Sunday, February 28, 2010

Of the Kingdom

Jesus Example

Was Jesus’ work on earth spiritual or physical? It was certainly spiritual, but nothing in God’s kingdom is ever purely spirit. Even God, who is Spirit, takes on flesh. The demons of pride and domination were cast out, so to speak, of the first century religious institutions, but so too were literal demons cast out of individual people. Christ preaches against greed, particularly amongst the religious, but he also makes a whip to drive out the money changers from the Temple. Jesus conquered spiritual sin on the cross, but did that in parallel with His conquest of physical death in the Resurrection. We are spirits indeed, but we are spirits clothed in flesh. The church is the spiritual body of Christ, but it is ones whose purpose is to effect physical change in this world. After all, the arguments the body parts have is over which is more effective in the physical world.
Why did Christ come? As it turns out, He had a lot to do. He came to “bear witness unto the truth,” (Jhn 18:37) so that “they might have life, and that they might have [it] more abundantly,” (Jhn 10:10) so they “might have my joy fulfilled in themselves,” (Jhn 17:13) to “seek and save that which was lost,” (Luk 19:10) to call “sinners to repentance,” (Luke 5:32, 1Ti 1:15) to the “lost sheep of Israel,” (Mat 15:24) to “save that which was lost” (Mat 18:11) to be the “Saviour of the world” (1Jo 4:14), that “we might live through him” (1Jo 4:9).

Material provided:
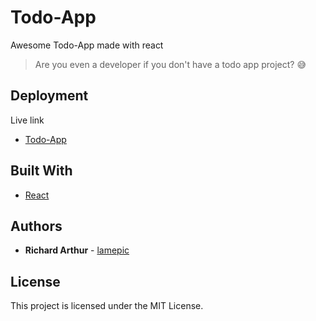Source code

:# Todo-App

Awesome Todo-App made with react

> Are you even a developer if you don't have a todo app project? 😅


## Deployment

Live link

* [Todo-App](https://bit.ly/2Uva9aJ)

## Built With

* [React](http://www.reactjs.org/)


## Authors

* **Richard Arthur** - [lamepic](https://github.com/lamepic)

## License

This project is licensed under the MIT License.
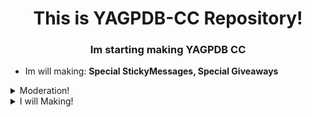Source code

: <h1 align="center">This is YAGPDB-CC Repository!</h1>
<h3 align="center">Im starting making YAGPDB CC</h3>

- Im will making: **Special StickyMessages, Special Giveaways**

<details>
<summary>Moderation!</summary>

- [Folder](Auto_Moderation/Anti_Phishing)  
**•** [Clear](Auto_Moderation/Anti_Phishing/anti_phishing.yag) - This is a Custom Clear Command!
</details>

<details>
<summary>I will Making!</summary>

- [No Folder](ROOT)  
**•** StickyMessage - I will BlackWolf Code editing!
</details>
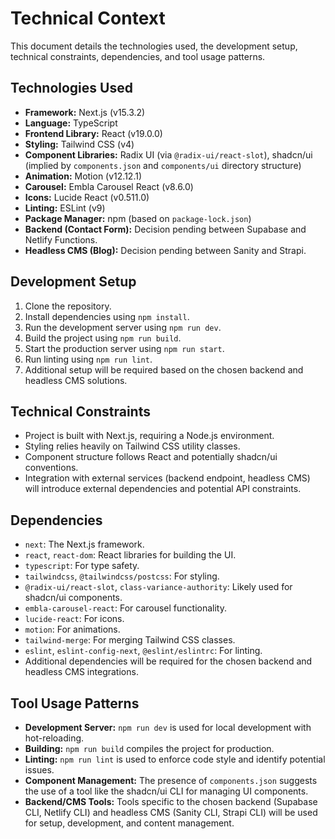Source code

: # Technical Context

This document details the technologies used, the development setup, technical constraints, dependencies, and tool usage patterns.

## Technologies Used

- **Framework:** Next.js (v15.3.2)
- **Language:** TypeScript
- **Frontend Library:** React (v19.0.0)
- **Styling:** Tailwind CSS (v4)
- **Component Libraries:** Radix UI (via `@radix-ui/react-slot`), shadcn/ui (implied by `components.json` and `components/ui` directory structure)
- **Animation:** Motion (v12.12.1)
- **Carousel:** Embla Carousel React (v8.6.0)
- **Icons:** Lucide React (v0.511.0)
- **Linting:** ESLint (v9)
- **Package Manager:** npm (based on `package-lock.json`)
- **Backend (Contact Form):** Decision pending between Supabase and Netlify Functions.
- **Headless CMS (Blog):** Decision pending between Sanity and Strapi.

## Development Setup

1. Clone the repository.
2. Install dependencies using `npm install`.
3. Run the development server using `npm run dev`.
4. Build the project using `npm run build`.
5. Start the production server using `npm run start`.
6. Run linting using `npm run lint`.
7. Additional setup will be required based on the chosen backend and headless CMS solutions.

## Technical Constraints

- Project is built with Next.js, requiring a Node.js environment.
- Styling relies heavily on Tailwind CSS utility classes.
- Component structure follows React and potentially shadcn/ui conventions.
- Integration with external services (backend endpoint, headless CMS) will introduce external dependencies and potential API constraints.

## Dependencies

- `next`: The Next.js framework.
- `react`, `react-dom`: React libraries for building the UI.
- `typescript`: For type safety.
- `tailwindcss`, `@tailwindcss/postcss`: For styling.
- `@radix-ui/react-slot`, `class-variance-authority`: Likely used for shadcn/ui components.
- `embla-carousel-react`: For carousel functionality.
- `lucide-react`: For icons.
- `motion`: For animations.
- `tailwind-merge`: For merging Tailwind CSS classes.
- `eslint`, `eslint-config-next`, `@eslint/eslintrc`: For linting.
- Additional dependencies will be required for the chosen backend and headless CMS integrations.

## Tool Usage Patterns

- **Development Server:** `npm run dev` is used for local development with hot-reloading.
- **Building:** `npm run build` compiles the project for production.
- **Linting:** `npm run lint` is used to enforce code style and identify potential issues.
- **Component Management:** The presence of `components.json` suggests the use of a tool like the shadcn/ui CLI for managing UI components.
- **Backend/CMS Tools:** Tools specific to the chosen backend (Supabase CLI, Netlify CLI) and headless CMS (Sanity CLI, Strapi CLI) will be used for setup, development, and content management.
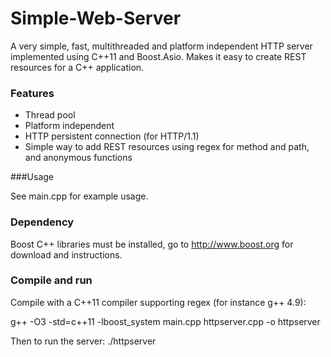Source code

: Simple-Web-Server
=================

A very simple, fast, multithreaded and platform independent HTTP server implemented using C++11 and Boost.Asio. Makes it easy to create REST resources for a C++ application. 

### Features

* Thread pool
* Platform independent
* HTTP persistent connection (for HTTP/1.1)
* Simple way to add REST resources using regex for method and path, and anonymous functions

###Usage

See main.cpp for example usage. 

### Dependency

Boost C++ libraries must be installed, go to http://www.boost.org for download and instructions. 

### Compile and run

Compile with a C++11 compiler supporting regex (for instance g++ 4.9):

g++ -O3 -std=c++11 -lboost_system main.cpp httpserver.cpp -o httpserver

Then to run the server: ./httpserver
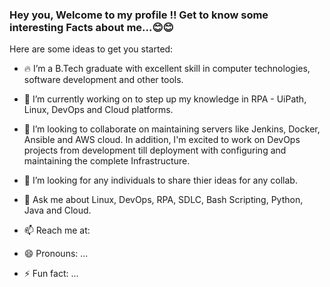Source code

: ### Hey you, Welcome to my profile !! Get to know some interesting Facts about me...:blush::blush:

<!--
**rishwanthrajaa/rishwanthrajaa** is a ✨ _special_ ✨ repository because its `README.md` (this file) appears on your GitHub profile.
-->
Here are some ideas to get you started:

- :fire: I’m a B.Tech graduate with excellent skill in computer technologies, software development and other tools.
- 🌱 I’m currently working on to step up my knowledge in RPA - UiPath, Linux, DevOps and Cloud platforms. 
- 👯 I’m looking to collaborate on maintaining servers like Jenkins, Docker, Ansible and AWS cloud. In addition, I'm excited to work on DevOps projects from development till deployment with configuring and maintaining the complete Infrastructure. 
- 🤔 I’m looking for any individuals to share thier ideas for any collab.
- 💬 Ask me about Linux, DevOps, RPA, SDLC, Bash Scripting, Python, Java and Cloud.  
- 📫 Reach me at:


- 😄 Pronouns: ...
- ⚡ Fun fact: ...

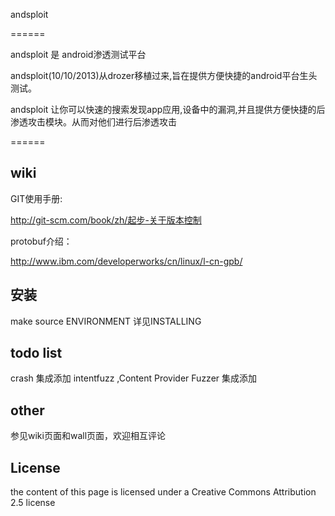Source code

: andsploit

======

andsploit 是 android渗透测试平台

andsploit(10/10/2013)从drozer移植过来,旨在提供方便快捷的android平台生头测试。

andsploit 让你可以快速的搜索发现app应用,设备中的漏洞,并且提供方便快捷的后渗透攻击模块。从而对他们进行后渗透攻击

======


wiki
----------

GIT使用手册:

http://git-scm.com/book/zh/起步-关于版本控制

protobuf介绍：

http://www.ibm.com/developerworks/cn/linux/l-cn-gpb/


安装
----------
make
source ENVIRONMENT
详见INSTALLING



todo list
----------
crash 集成添加
intentfuzz ,Content Provider Fuzzer 集成添加


other
----------

参见wiki页面和wall页面，欢迎相互评论


License
-------

the content of this page is licensed under a Creative Commons Attribution 2.5 license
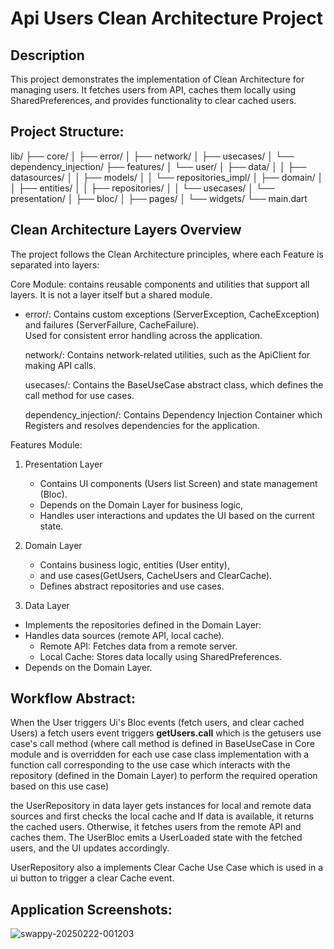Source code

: # Api Users Clean Architecture Project

## Description
This project demonstrates the implementation of Clean Architecture for managing users. 
It fetches users from API, caches them locally using SharedPreferences, 
and provides functionality to clear cached users.   

## Project Structure:
lib/
├── core/
│   ├── error/
│   ├── network/
│   ├── usecases/
│   └── dependency_injection/
├── features/
│   └── user/
│       ├── data/
│       │   ├── datasources/
│       │   ├── models/
│       │   └── repositories_impl/
│       ├── domain/
│       │   ├── entities/
│       │   ├── repositories/
│       │   └── usecases/
│       └── presentation/
│           ├── bloc/
│           ├── pages/
│           └── widgets/
└── main.dart

## Clean Architecture Layers Overview
The project follows the Clean Architecture principles, where each Feature is separated into layers: 
 
Core Module: contains reusable components and utilities that support all layers. It is not a layer itself but a shared module.  
  - error/: Contains custom exceptions (ServerException, CacheException) and failures (ServerFailure, CacheFailure).  
    Used for consistent error handling across the application.  
  
    network/: Contains network-related utilities, such as the ApiClient for making API calls.  
    
    usecases/: Contains the BaseUseCase abstract class, which defines the call method for use cases.  
    
    dependency_injection/: Contains Dependency Injection Container which Registers and resolves dependencies for the application.  
  
Features Module: 
1. Presentation Layer
   - Contains UI components (Users list Screen) and state management (Bloc).
   - Depends on the Domain Layer for business logic,
   - Handles user interactions and updates the UI based on the current state.
   
3. Domain Layer
   - Contains business logic, entities (User entity),
   - and use cases(GetUsers, CacheUsers and ClearCache).  
   - Defines abstract repositories and use cases.

4. Data Layer

  - Implements the repositories defined in the Domain Layer:
  - Handles data sources (remote API, local cache).
    - Remote API: Fetches data from a remote server.
    - Local Cache: Stores data locally using SharedPreferences.
  - Depends on the Domain Layer.

## Workflow Abstract:
  When the User triggers Ui's Bloc events (fetch users, and clear cached Users) a fetch users event triggers **getUsers.call**
  which is the getusers use case's call method (where call method is defined in BaseUseCase in Core module and is overridden for each use case class implementation with a function call 
  corresponding to the use case which interacts with the repository (defined in the Domain Layer) to perform the required operation based on this use case)  
  
  the UserRepository in data layer gets instances for local and remote data sources and first checks the local cache and If data is available,
  it returns the cached users. Otherwise, it fetches users from the remote API and caches them.
  The UserBloc emits a UserLoaded state with the fetched users, and the UI updates accordingly.
  
  UserRepository also a implements Clear Cache Use Case which is used in a ui button to trigger a clear Cache event.
 
## Application Screenshots: 
![swappy-20250222-001203](https://github.com/user-attachments/assets/b66fb428-76ae-4d75-b787-2a5bff708fac)
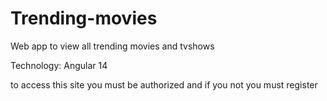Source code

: # Trending-movies
Web app to view all trending movies and tvshows

Technology: Angular 14

to access this site you must be authorized and if you not you must register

Activity: Continue the blog post on whether Jesus' work on earth was spiritual or physical, picking up after its list of scripture passages on why Christ came.

Task answer:
But His mission was not just preaching. Though salvation was certainly a theme and major part of his commission, it was not all of it. The longest passage discussing His purpose for coming to earth was read by Him in Nazareth at the beginning of His ministry. He reads, “The Spirit of the Lord [is] upon me, because he hath anointed me to preach the gospel to the poor; he hath sent me to heal the brokenhearted, to preach deliverance to the captives, and recovering of sight to the blind, to set at liberty them that are bruised, To preach the acceptable year of the Lord” (Luke 4:18-19). Certainly there is a lot of preaching involved. But there is also liberation, deliverance, and healing. His commission was not simply to preach and convert by means of healings; they were independent parts of his commission. Of course, this could be spiritualized if isolated from Christ’s work. But interpreted by the life Christ then set out to live, and considering the sorts of things He spent most of His time doing, it would strain the text beyond its breaking point to think of this as being exclusively spiritual.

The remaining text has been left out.